Explosion des actes antimusulmans et des actes antisémites qui restent à un niveau historique : quand la haine se banalise !

En 2025, 2489 actes antireligieux ont été recensés par le ministère de l’Intérieur. Derrière ce bilan qui montre que ce nombre d’actes se maintient à un niveau historiquement élevé, il y a la réalité des personnes, des groupes et des lieux communautaires visés.

La hausse spectaculaire des actes islamophobes constitue l’un des signaux les plus alarmants de ce rapport. En 2025, les actes antimusulmans ont augmenté de 88 %, pour atteindre 326 faits enregistrés. L’année 2025 a par ailleurs été marquée par des meurtres racistes : Aboubakar Cissé a ainsi été assassiné dans la mosquée de La Grand-Combe tandis qu’Hichem Moraoui, frappé par une haine des Arabes, des immigrés et des musulmans, a été abattu à Puget-sur-Argens par un admirateur du RN.

Si les actes antisémites enregistrent une baisse relative de 16 % pour s’établir à 1320 faits, leur nombre se maintient à un niveau historiquement élevé et représentent toujours plus de la moitié des actes antireligieux (53 %). A l’image des actes qui frappent les musulmans, l’essentiel des actes antisémites sont des atteintes aux personnes, telles que des agressions physiques.

Ces données ne peuvent être dissociées du contexte politique et médiatique actuel. Elles sont le symptôme d’un climat national dans lequel les discours de haine, de stigmatisation et de désignation de boucs émissaires se banalisent. À force d’attiser les peurs et d’alimenter les haines dans l’espace public, certains responsables politiques et médiatiques contribuent directement à créer les conditions du passage à l’acte.
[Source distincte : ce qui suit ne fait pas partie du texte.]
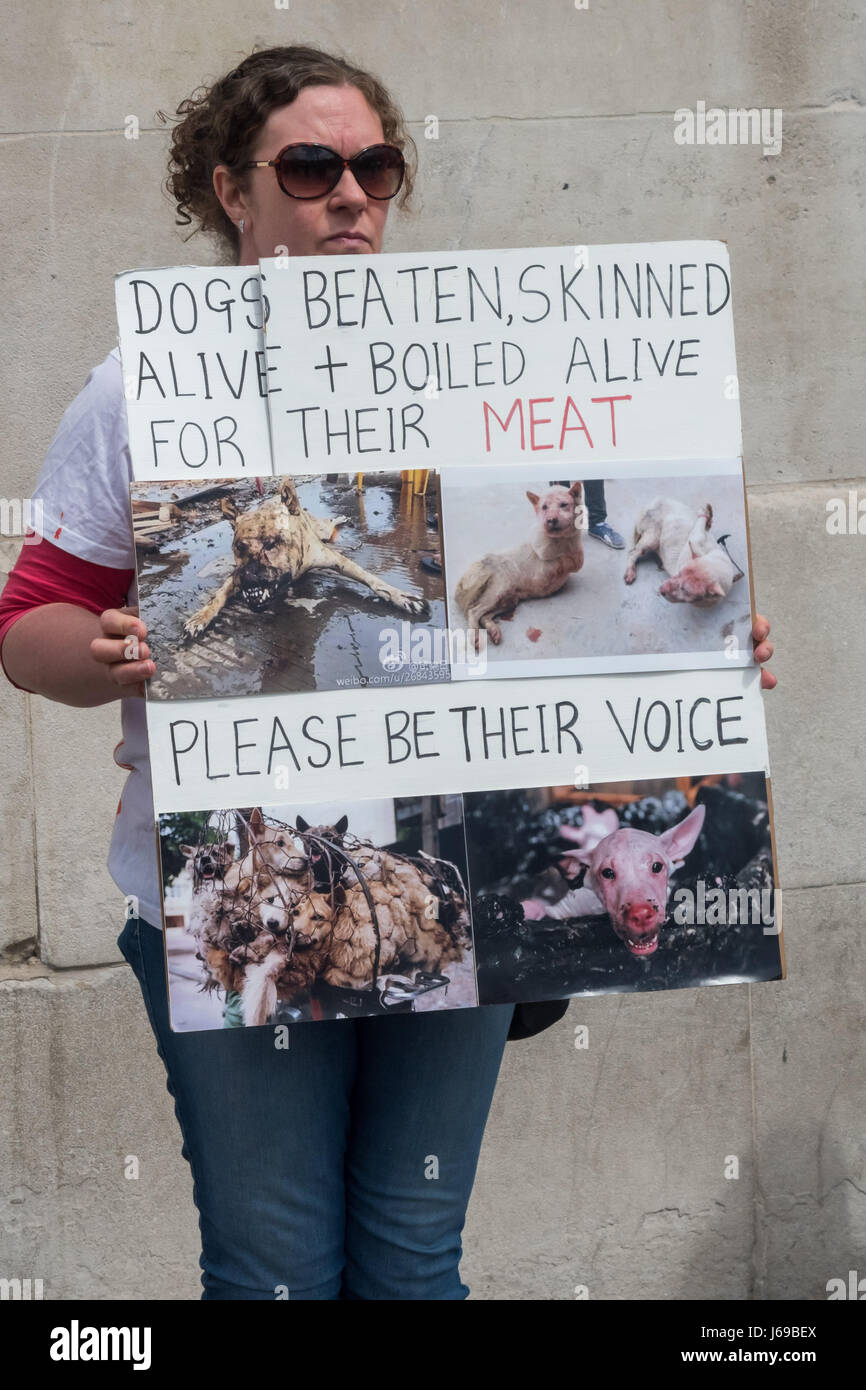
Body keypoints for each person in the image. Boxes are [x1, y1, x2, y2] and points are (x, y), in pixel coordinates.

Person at [0, 44, 777, 1301]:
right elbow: (28, 627)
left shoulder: (476, 368)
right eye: (310, 167)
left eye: (375, 166)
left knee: (415, 1263)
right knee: (275, 1273)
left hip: (441, 888)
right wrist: (101, 653)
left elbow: (545, 628)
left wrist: (701, 664)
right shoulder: (139, 386)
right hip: (239, 903)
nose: (350, 195)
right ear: (232, 192)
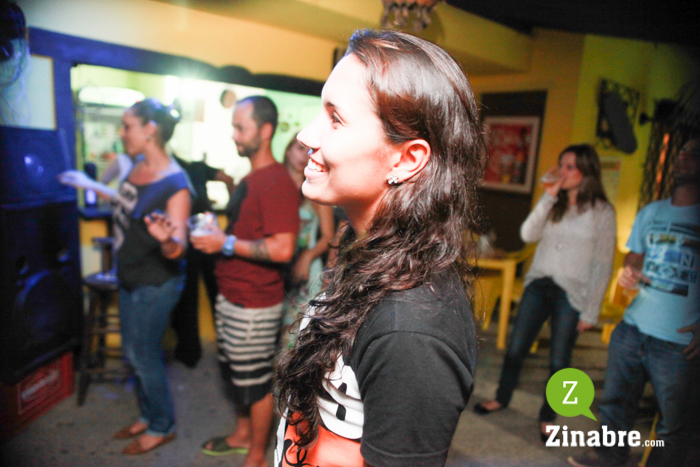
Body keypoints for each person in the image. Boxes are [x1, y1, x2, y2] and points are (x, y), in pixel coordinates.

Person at [273, 29, 482, 467]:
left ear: (406, 159)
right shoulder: (369, 248)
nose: (307, 136)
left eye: (336, 119)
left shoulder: (411, 328)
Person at [58, 98, 191, 455]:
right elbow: (126, 201)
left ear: (150, 130)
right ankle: (148, 416)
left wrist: (167, 241)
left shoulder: (175, 184)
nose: (121, 132)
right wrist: (90, 183)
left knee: (144, 355)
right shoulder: (137, 166)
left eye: (127, 125)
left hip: (156, 282)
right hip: (130, 275)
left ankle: (162, 426)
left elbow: (178, 248)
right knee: (135, 352)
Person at [569, 138, 700, 467]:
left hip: (680, 341)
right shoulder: (651, 212)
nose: (684, 157)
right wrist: (629, 272)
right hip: (632, 327)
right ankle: (609, 457)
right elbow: (635, 257)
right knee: (615, 403)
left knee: (674, 423)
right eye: (682, 151)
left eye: (694, 153)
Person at [474, 144, 617, 442]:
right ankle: (501, 397)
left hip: (572, 293)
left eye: (569, 167)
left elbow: (603, 264)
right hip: (539, 284)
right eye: (561, 165)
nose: (562, 171)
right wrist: (548, 196)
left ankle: (548, 417)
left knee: (559, 361)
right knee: (516, 348)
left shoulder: (603, 212)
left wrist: (591, 310)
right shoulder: (554, 202)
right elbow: (527, 234)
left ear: (586, 171)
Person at [190, 95, 299, 467]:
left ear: (265, 131)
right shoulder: (253, 178)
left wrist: (224, 242)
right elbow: (248, 229)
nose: (234, 134)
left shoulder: (276, 181)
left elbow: (283, 248)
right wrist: (220, 233)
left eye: (241, 127)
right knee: (235, 374)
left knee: (254, 382)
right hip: (234, 294)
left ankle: (256, 457)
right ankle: (241, 436)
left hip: (254, 302)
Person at [170, 153, 234, 368]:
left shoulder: (173, 170)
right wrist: (232, 210)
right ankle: (227, 350)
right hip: (203, 234)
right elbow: (228, 179)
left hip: (189, 237)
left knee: (188, 296)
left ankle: (189, 354)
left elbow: (227, 179)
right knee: (215, 292)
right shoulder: (197, 167)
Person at [281, 135, 335, 346]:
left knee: (293, 333)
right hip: (277, 266)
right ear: (287, 151)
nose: (305, 155)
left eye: (309, 151)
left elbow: (329, 236)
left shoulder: (314, 189)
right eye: (299, 148)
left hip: (304, 267)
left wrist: (308, 256)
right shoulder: (275, 186)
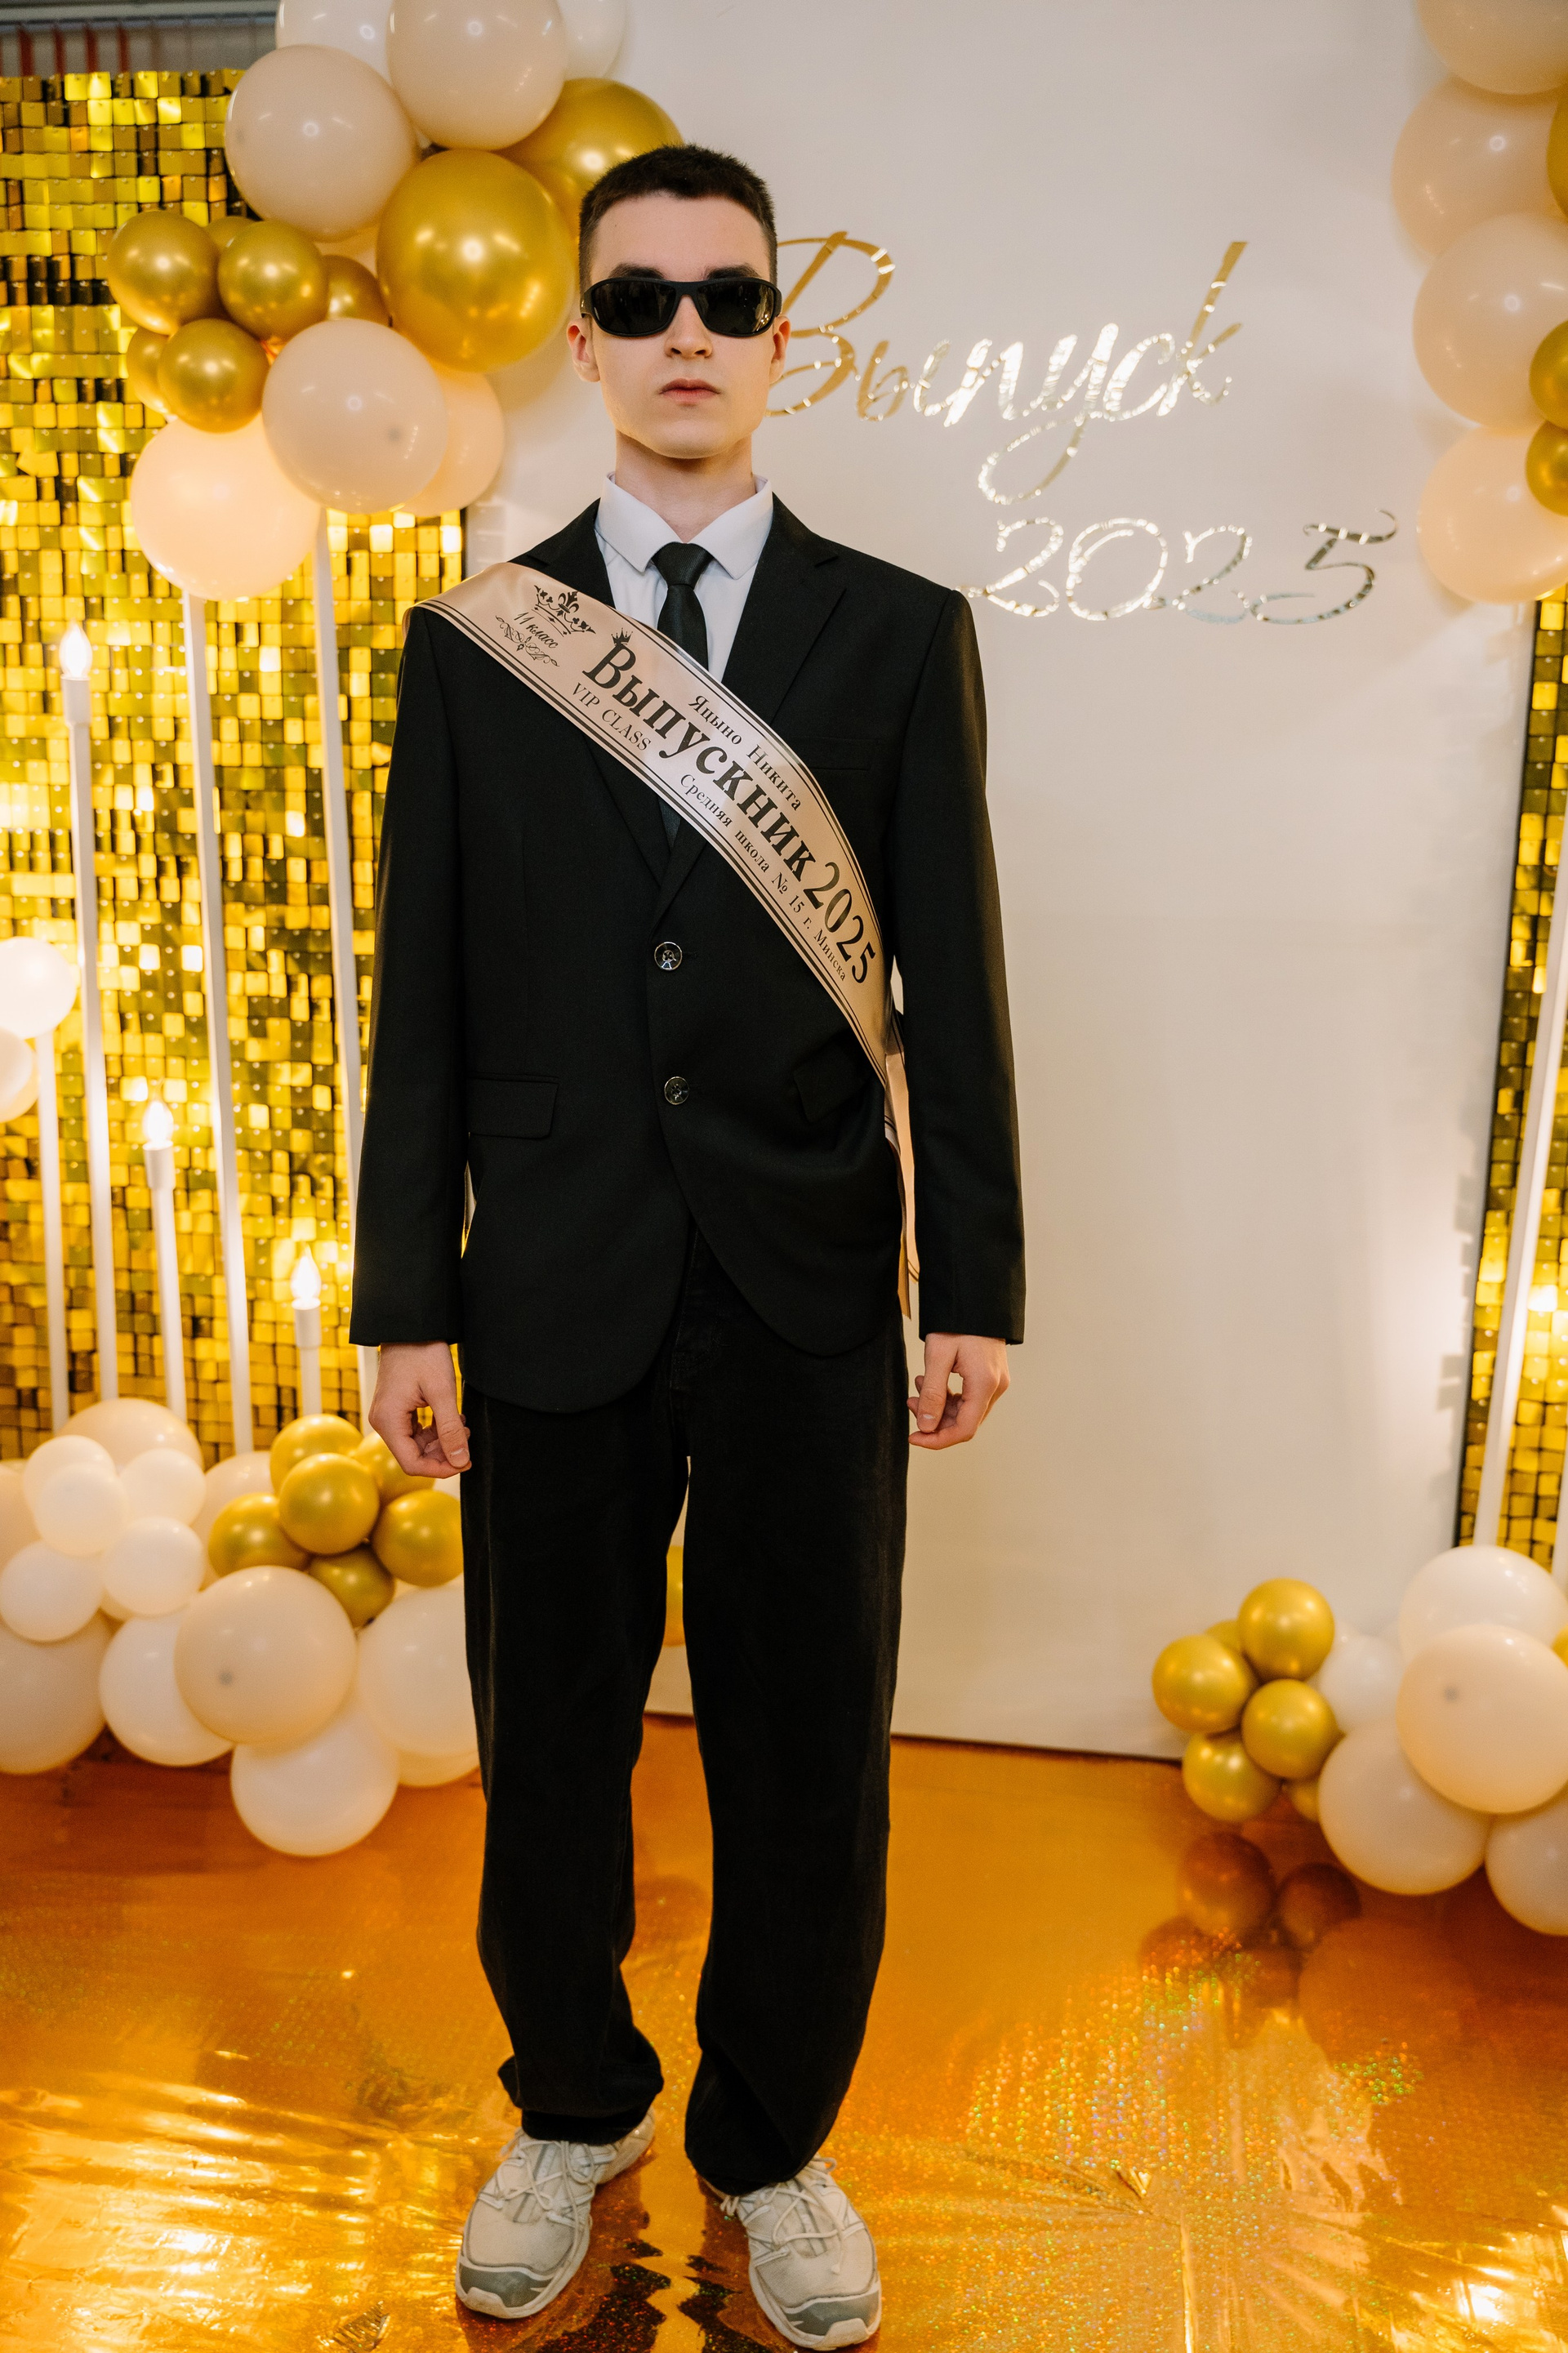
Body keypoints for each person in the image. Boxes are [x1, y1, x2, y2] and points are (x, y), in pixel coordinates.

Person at [351, 143, 1025, 2349]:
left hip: (809, 1278)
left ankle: (770, 2142)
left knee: (807, 1734)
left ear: (779, 337)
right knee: (546, 1728)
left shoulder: (898, 632)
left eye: (726, 300)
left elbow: (954, 982)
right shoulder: (477, 644)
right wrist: (405, 1294)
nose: (684, 339)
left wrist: (974, 1278)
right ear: (581, 340)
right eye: (638, 302)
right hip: (550, 1273)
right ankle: (573, 2107)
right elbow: (425, 997)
Face à la haine, les luttes doivent être menées de front, à rebours de la logique à l’œuvre dans une partie des champs médiatique et politique : celle de la mise en opposition et en concurrence des luttes contre le racisme, l’antisémitisme ou l’islamophobie.

La lutte contre les haines ne peut être un vaste marché où tel ou tel démagogue irait faire ses courses à la recherche effrénée de postures affectées, de clientèles électorales ou de boucs émissaires.

La progression de la haine n’est pas une fatalité. Elle est le symptôme de renoncements et de stratégies hasardeuses.

SOS Racisme appelle les pouvoirs publics et les responsables politiques à prendre et à respecter des engagements clairs, immédiats et cohérents pour combattre les discours et les actes racistes, antisémites et islamophobes ainsi que toutes les formes de discriminations. C’est à ce prix que la haine pourra être reléguée et que les principes d’égalité et de fraternité, si essentiels à l’effectivité de la promesse républicaine, pourront se déployer.